С другой стороны – душа просила жизни, радости, человеческого общения. Умрёшь – и мир, где светит солнце, где радует тепло, внук, который у Коробейникова был любимым, исчезнет навсегда, канет в какую-то тьму, космическую бездну, превратился в неосязаемую пыль. Правы мудрецы, которые считают, что человек живёт до той поры, пока живёт память.

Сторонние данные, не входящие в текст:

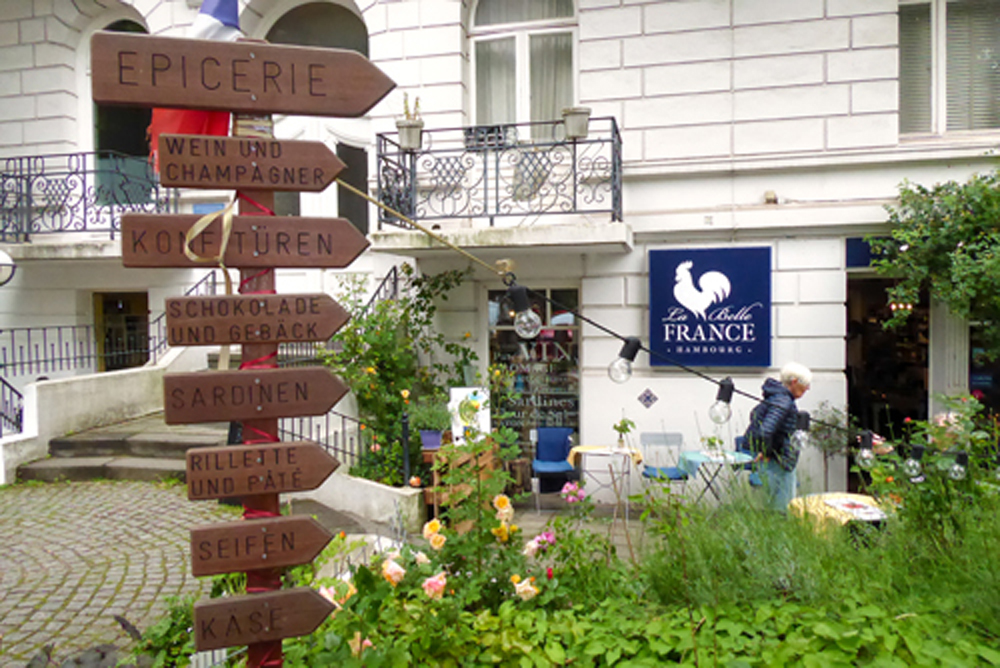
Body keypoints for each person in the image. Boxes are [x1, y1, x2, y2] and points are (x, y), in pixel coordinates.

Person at [743, 362, 812, 512]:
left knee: (770, 507)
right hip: (778, 462)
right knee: (782, 509)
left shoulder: (775, 397)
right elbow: (765, 430)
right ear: (794, 382)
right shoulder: (783, 401)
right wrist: (767, 453)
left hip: (775, 459)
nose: (807, 389)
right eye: (806, 385)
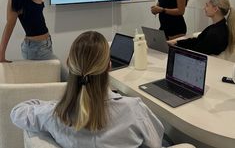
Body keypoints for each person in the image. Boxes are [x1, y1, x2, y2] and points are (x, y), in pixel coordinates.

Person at [10, 31, 164, 148]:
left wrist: (56, 105)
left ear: (69, 64)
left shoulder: (54, 116)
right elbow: (156, 141)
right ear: (109, 67)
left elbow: (17, 112)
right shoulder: (134, 110)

Но память категория непостоянная, она имеет свойство стирать всё пережитое, тугой непроницаемой пеленой закрывать даже лица близких друзей, товарищей, а не только тех, с кем был знаком шапочно, по работе или по жизни.

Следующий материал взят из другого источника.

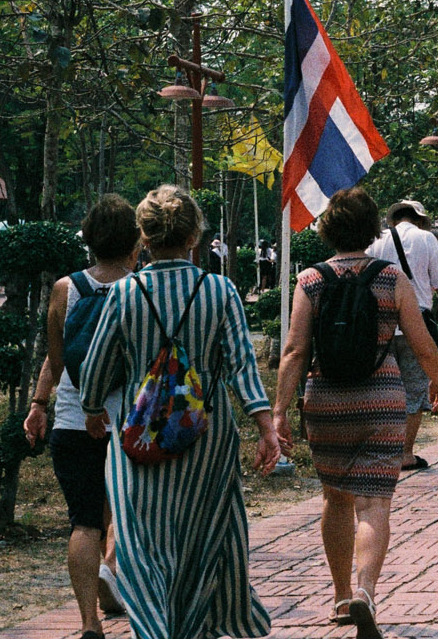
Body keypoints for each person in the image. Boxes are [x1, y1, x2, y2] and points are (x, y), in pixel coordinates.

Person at [78, 185, 280, 639]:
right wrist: (265, 426)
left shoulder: (126, 293)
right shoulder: (220, 290)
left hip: (140, 441)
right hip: (208, 440)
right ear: (195, 238)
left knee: (142, 545)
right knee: (200, 542)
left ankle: (154, 629)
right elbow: (242, 364)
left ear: (143, 239)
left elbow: (96, 365)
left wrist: (92, 409)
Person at [275, 186, 438, 639]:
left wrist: (277, 413)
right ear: (373, 230)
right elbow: (419, 340)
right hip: (382, 400)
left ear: (329, 229)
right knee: (374, 502)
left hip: (325, 401)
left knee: (335, 499)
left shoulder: (310, 280)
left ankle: (338, 598)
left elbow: (294, 351)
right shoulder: (391, 278)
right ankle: (365, 591)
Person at [25, 194, 139, 639]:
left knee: (84, 521)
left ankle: (90, 621)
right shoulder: (141, 287)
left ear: (88, 241)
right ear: (135, 243)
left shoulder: (65, 289)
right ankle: (114, 573)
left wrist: (38, 405)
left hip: (74, 420)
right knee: (126, 510)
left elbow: (56, 360)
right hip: (129, 421)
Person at [366, 199, 438, 472]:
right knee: (414, 388)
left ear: (393, 219)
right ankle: (405, 453)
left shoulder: (376, 240)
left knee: (381, 389)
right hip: (414, 323)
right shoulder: (426, 238)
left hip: (380, 323)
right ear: (419, 220)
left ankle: (382, 451)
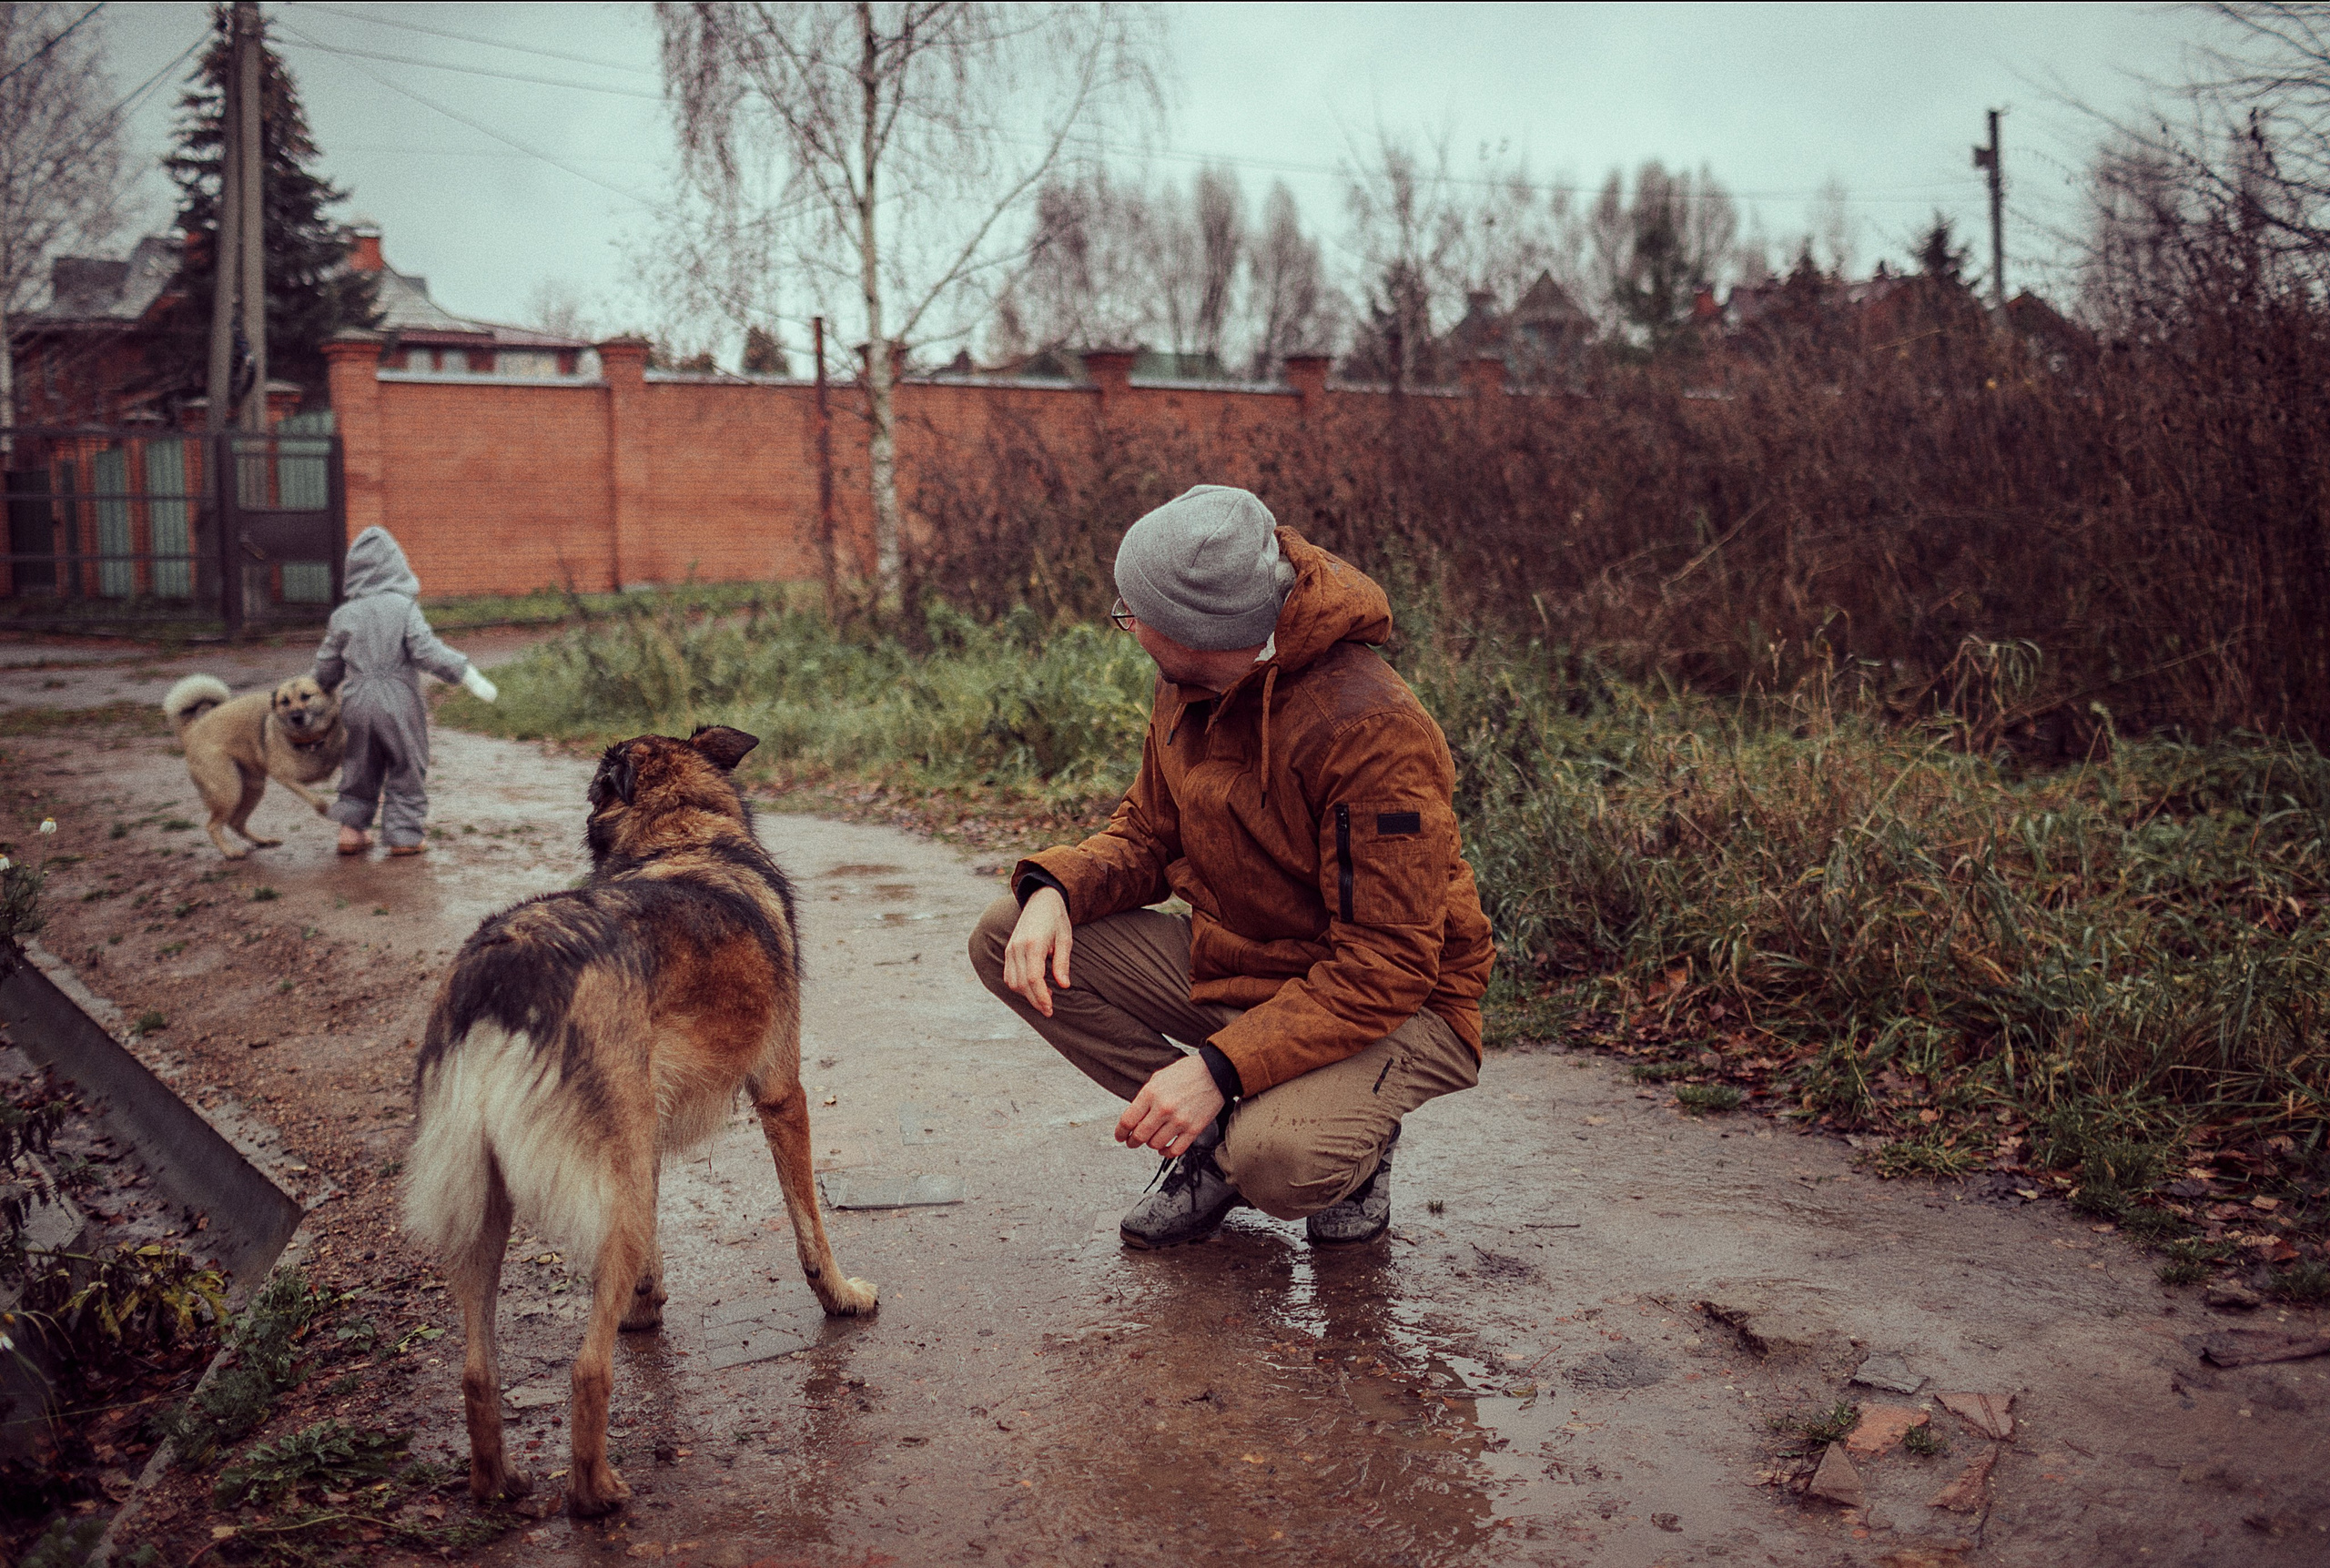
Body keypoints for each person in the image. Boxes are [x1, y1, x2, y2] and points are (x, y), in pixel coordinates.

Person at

Впрочем, бывают такие мгновенья и люди, которые постоянно в голове, в сердце, словно глубокие борозды о пережитом. Десять лет назад умерла жена Коробейникова Надежда, а мозг сохранил её облик, речь, походку, каждую чёрточку на лице. И, наверное, поэтому она часто снится ему во сне, говорит, как с живым, спокойно и размеренно, как умела говорить только Надежда. Голос её, бархатный, ласкающий, не исчезает даже тогда, когда Коробейников просыпается, пустыми глазами впивается в темноту, словно ждёт, как жена приблизится, наклонится, обдаст своим дыханием.
Вот и сегодня в короткие минуты сна, если можно считать сном эти мгновения забывчивости, Надежда стояла над ним, как изваяние, словно благословляла его. Вспомнилось, что так стояла она на вокзале в сорок первом, когда уходил на фронт. На станции Грязи, откуда отправлялся эшелон, в воздухе вроде застыл запах гари, пороха и даже хлынувший ливень не истребил это ощущение. Хлестали тугие струи, а она стояла, какая-то раздавленная, смятая, и только блеск в глазах подчёркивал её веру в жизнь, надежды на будущее…

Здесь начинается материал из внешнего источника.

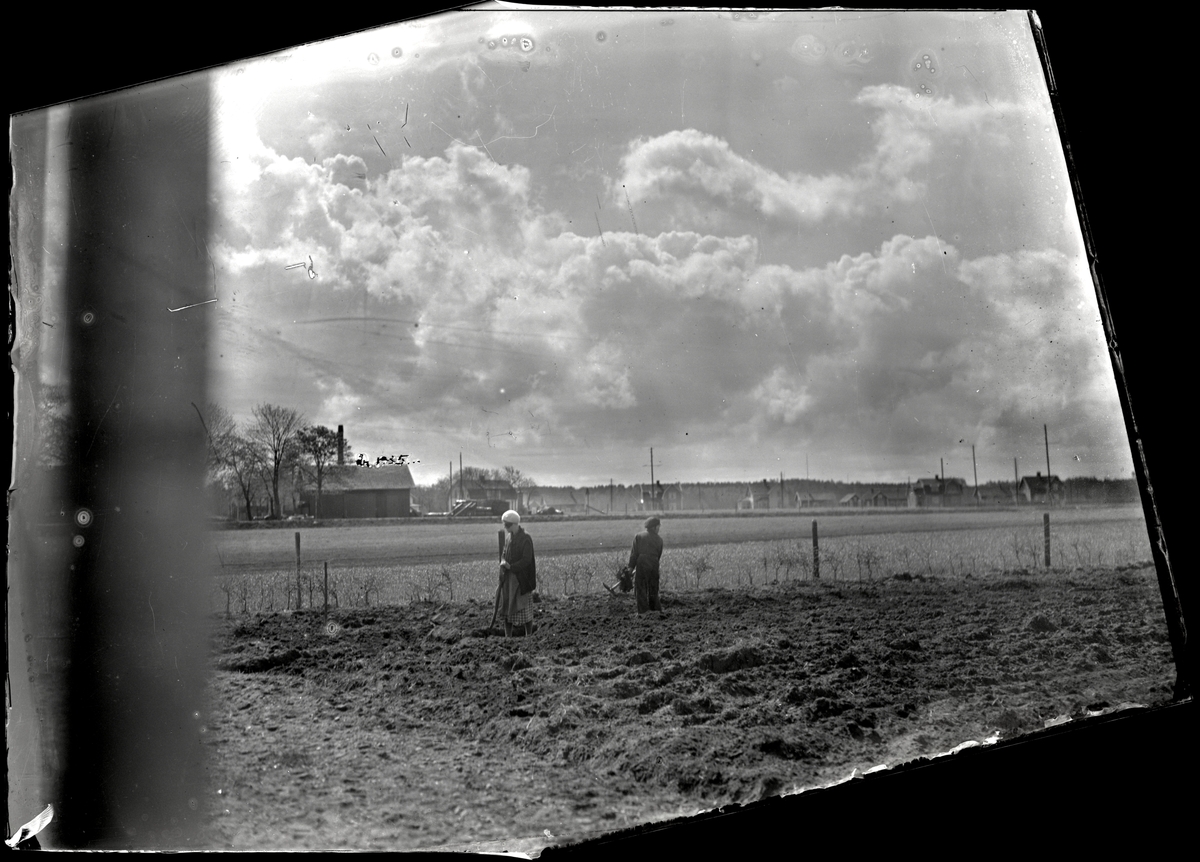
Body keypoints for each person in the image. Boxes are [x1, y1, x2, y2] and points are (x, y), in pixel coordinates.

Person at [499, 509, 536, 637]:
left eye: (507, 525)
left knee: (525, 609)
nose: (506, 527)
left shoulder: (526, 538)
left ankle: (528, 635)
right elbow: (504, 553)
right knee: (507, 608)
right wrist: (503, 562)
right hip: (509, 580)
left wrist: (511, 567)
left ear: (515, 524)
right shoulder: (509, 538)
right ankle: (507, 637)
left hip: (522, 580)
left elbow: (526, 560)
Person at [628, 516, 665, 617]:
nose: (659, 529)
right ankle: (656, 610)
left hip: (642, 562)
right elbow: (659, 554)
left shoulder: (639, 536)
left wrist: (631, 568)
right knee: (653, 587)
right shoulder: (659, 540)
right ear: (654, 527)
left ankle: (643, 612)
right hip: (654, 563)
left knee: (641, 587)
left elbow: (634, 554)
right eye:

Он схоронил жену десять лет назад в майский день, сверкающий, солнечный, наполненный теплом и благостным звоном закучерившихся листвой берёз на кладбище. И все десять лет он не сдавался, не падал духом, хоть нередко что-то щемящее брало в клещи, сдавливало дыханье.
Наверное, правы врачи, когда утверждают, что лечить надо не болезнь, а больного. Видимо, вот эта тоска по близкому человеку копила и копила в нём силы, а потом сделала неожиданный прорыв – подсунула ему язву желудка, от которой страдает Михаил Петрович. Самым слабым оказался, говоря военным языком, плацдарм, этот участок его организма, не такого уж слабого, закалённого войной и непомерной работой.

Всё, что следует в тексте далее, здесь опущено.